A sarcoma oncologist will generally give you an edge.  Frank discussion of effectiveness of adjuvant [see next section] or other therapies is very important. Except for those which are CD117 positive and respond to Glivec, the tumors' response rate to chemotherapy or radiation treatment is not high. The success rate is on the order of 1/3 of the tumors showing response...the cure rate, however is very, very low.  However, these drugs can, if successful, buy you time.

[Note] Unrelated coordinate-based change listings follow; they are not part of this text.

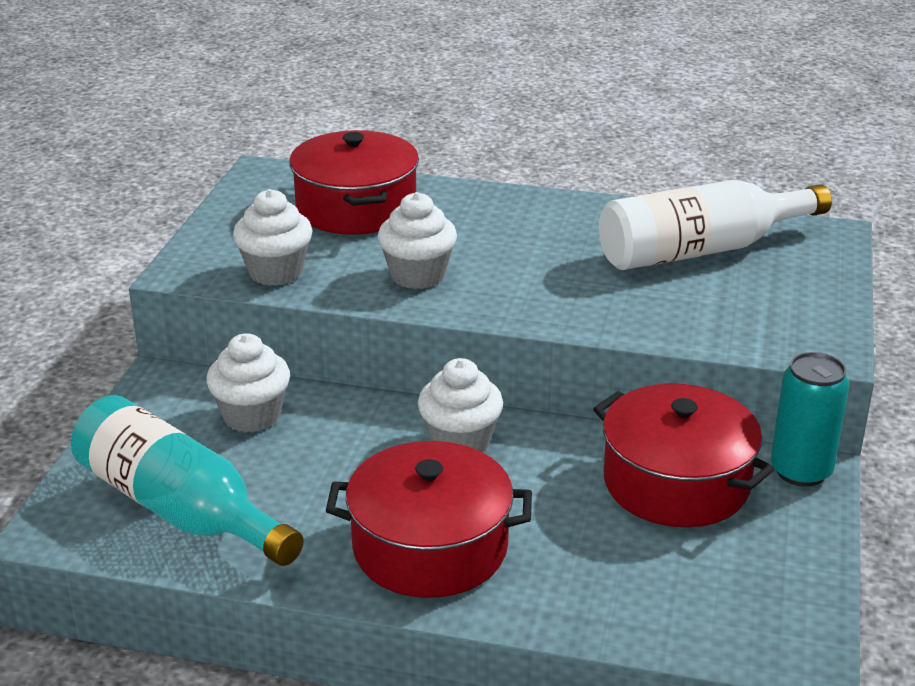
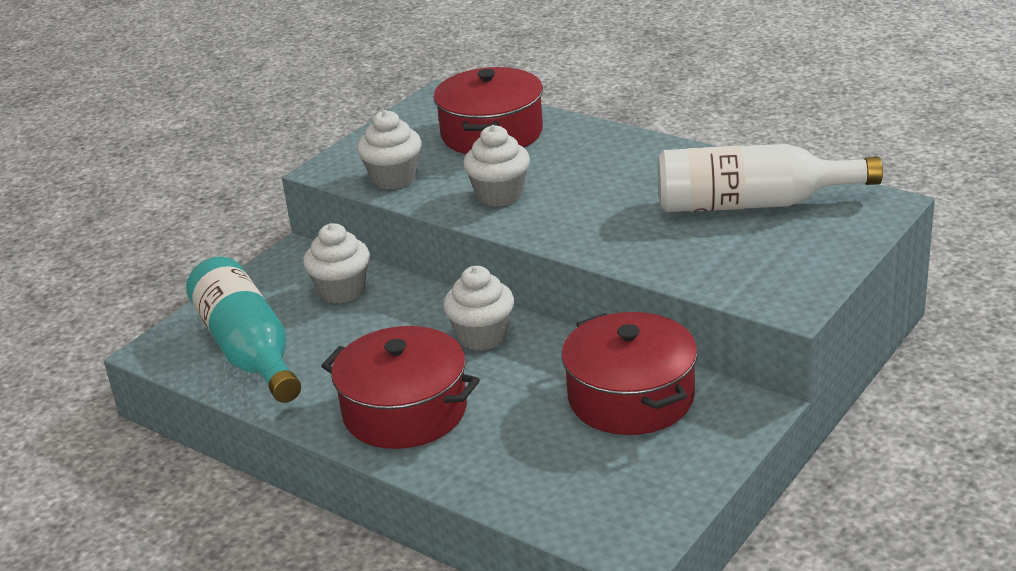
camera: 25 degrees right, 0 degrees up
turquoise can [771,352,849,487] -> none

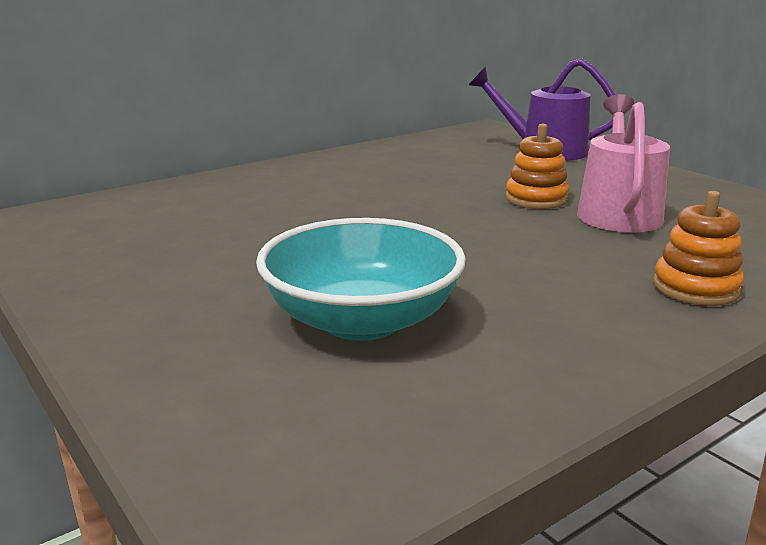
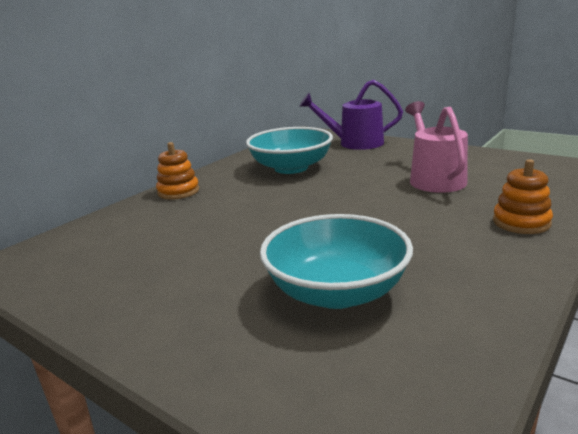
camera: 15 degrees left, 0 degrees up
orange stacking toy [505,124,569,209] -> orange stacking toy moved to [156,142,199,200]
none -> turquoise bowl [246,127,333,174]

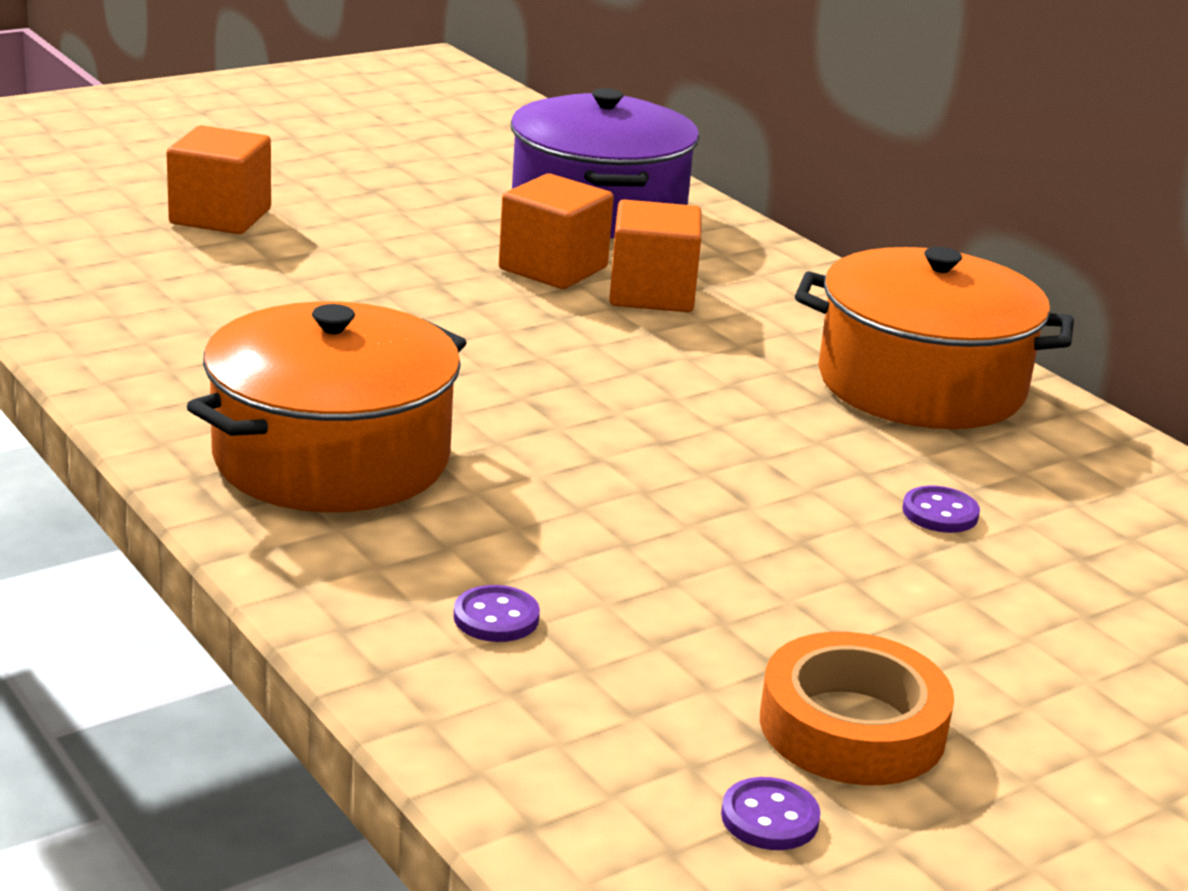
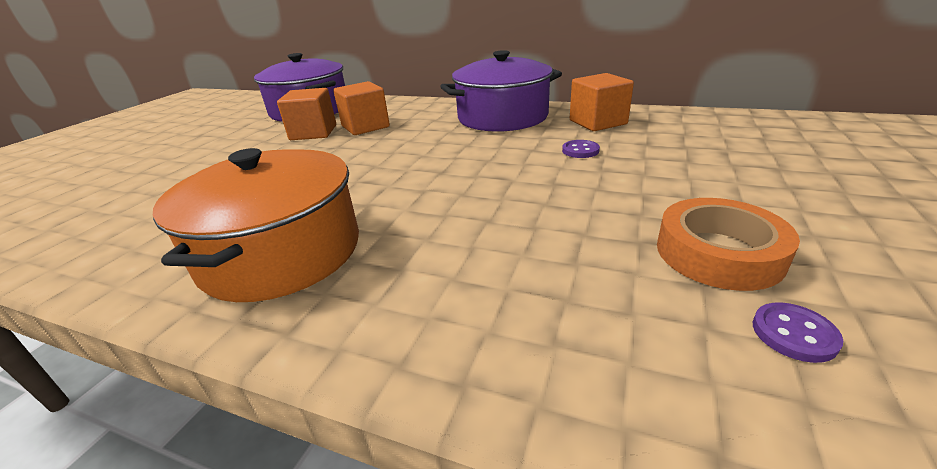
camera: 30 degrees left, 5 degrees up
orange cube [167,125,271,234] -> orange cube moved to [570,73,634,131]
purple button [454,585,540,642] -> none
orange pot [795,247,1074,429] -> purple pot [440,50,562,132]

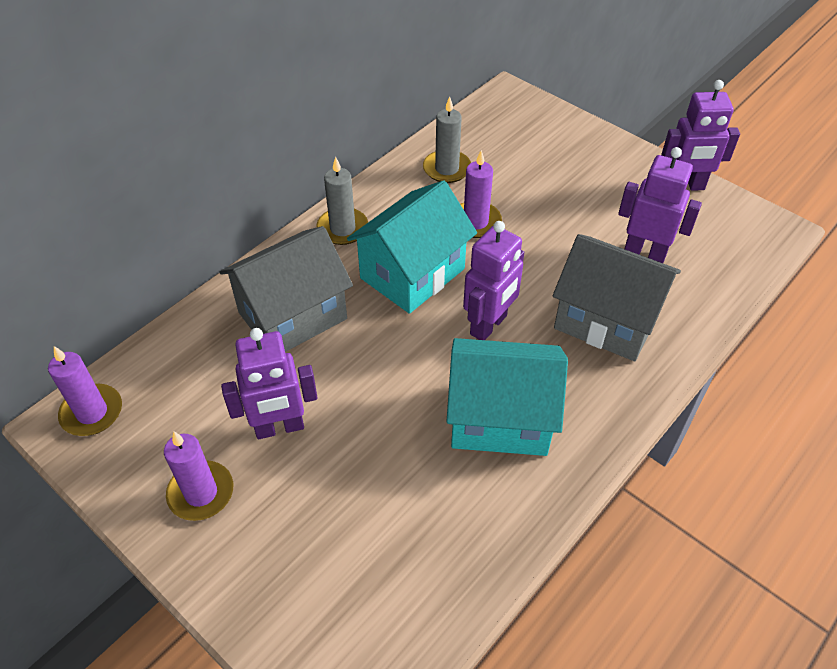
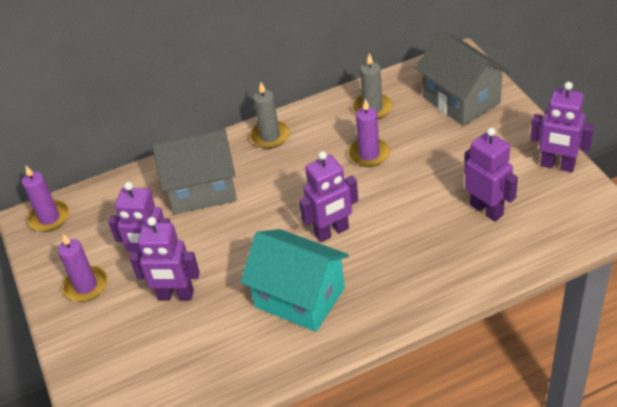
camera: 30 degrees right, 5 degrees down
turquoise house [347,180,477,314] -> none
grey house [553,234,681,361] -> grey house moved to [415,31,510,126]
none -> purple robot [130,217,200,300]

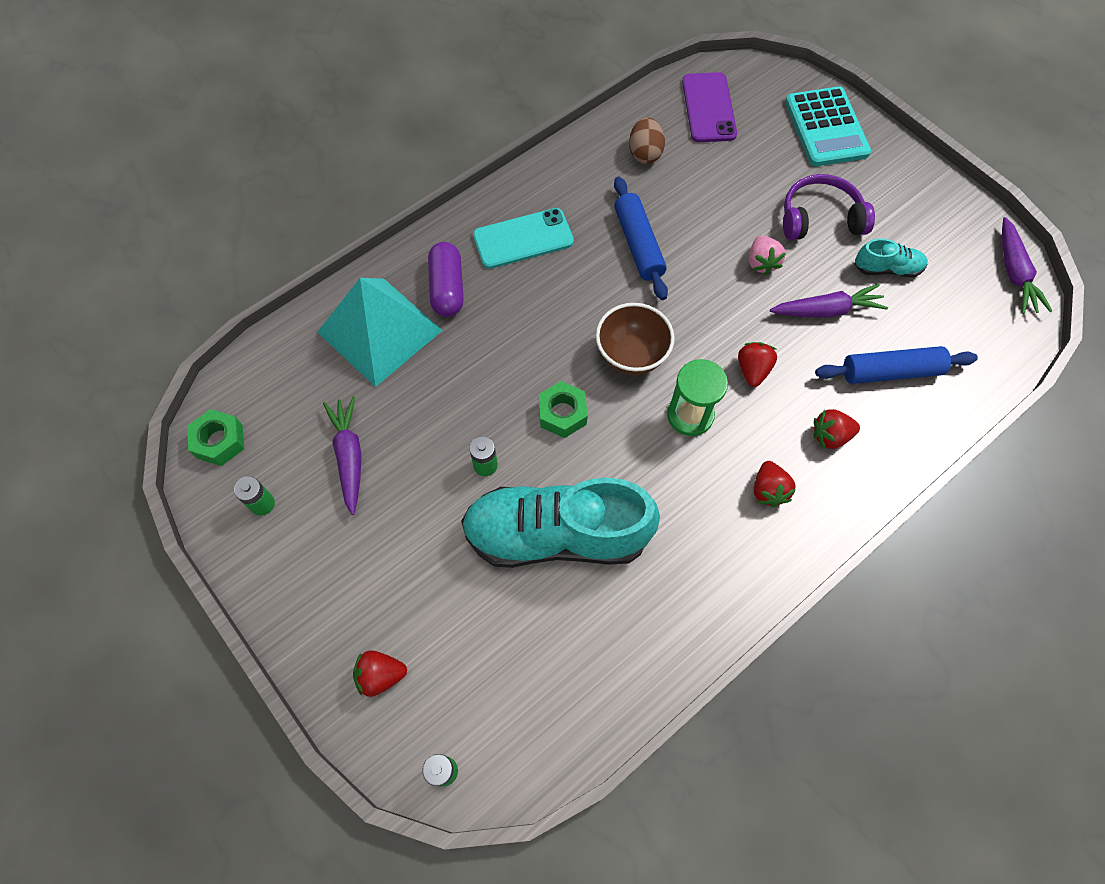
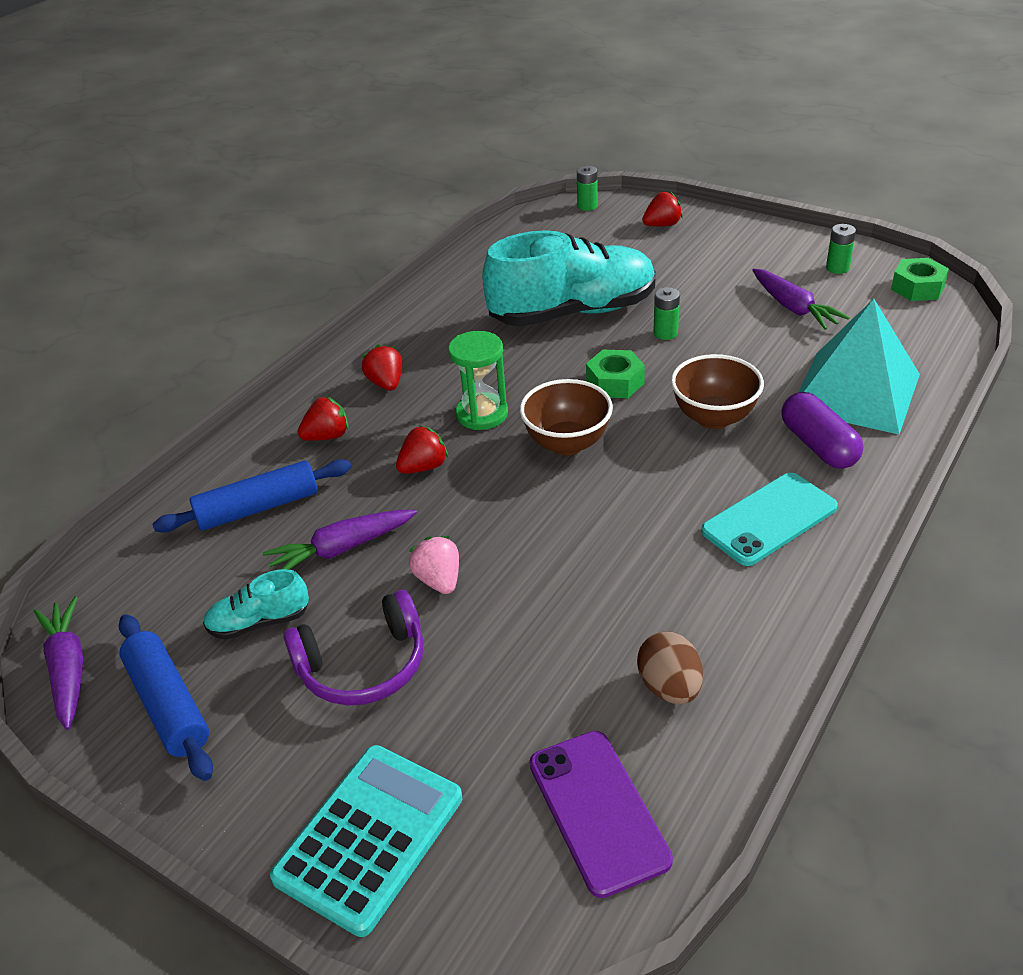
camera: 165 degrees right, 25 degrees down
blue rolling pin [614,177,668,300] -> blue rolling pin moved to [118,614,213,781]
red strawberry [738,342,777,387] -> red strawberry turned 120 degrees counterclockwise [396,426,448,474]
turquoise calculator [785,87,871,166] -> turquoise calculator turned 60 degrees clockwise [270,745,462,937]
none -> brown bowl [671,354,764,429]

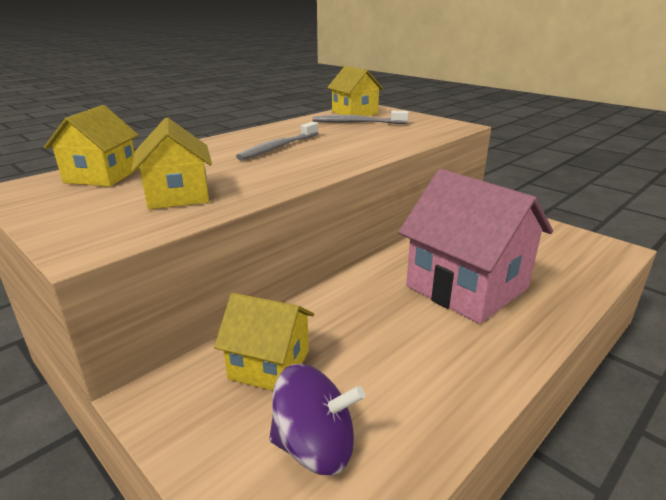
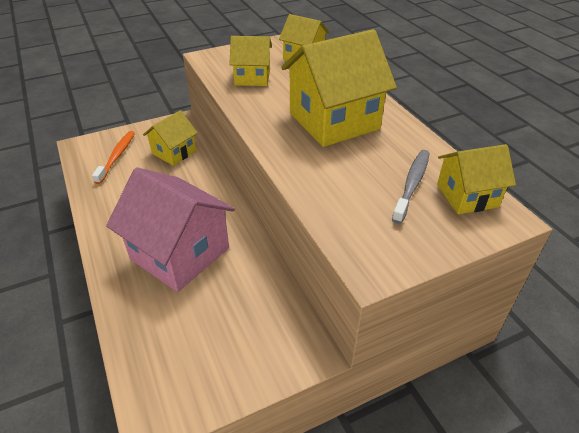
camera: 110 degrees right, 15 degrees up
grey toothbrush [236,122,318,160] -> yellow house [281,29,397,147]
purple spinning top [269,364,365,475] -> orange toothbrush [92,131,135,184]
pink house [398,169,553,324] -> pink house turned 60 degrees clockwise [106,167,235,292]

Because none of the chemotoxic agents are very effective with LMS, there are new drugs being tested all the time. 

Unless a tumor is growing in a sensitive place, it is often not the local recurrence which is eventually fatal, but the metastases--either by bulk, or by other effects.  Chemotherapy or radiation treatment can keep the bulk and effects of the metastases under control, but at the expense of your bone marrow and/or liver.

Furthermore, radiation and chemotherapy have some permanent effects on bone marrow.  Chemotherapy can also injure liver.  Too many treatments, and your bone marrow no longer makes blood cells [see Myelodysplasia (My-ehh-low  dis-play-zya)], or your liver no longer works.  At these points, the oncologists will no longer give you chemotherapy or radiation.  

This is another reason why surgical resection is the management of choice, if it is possible.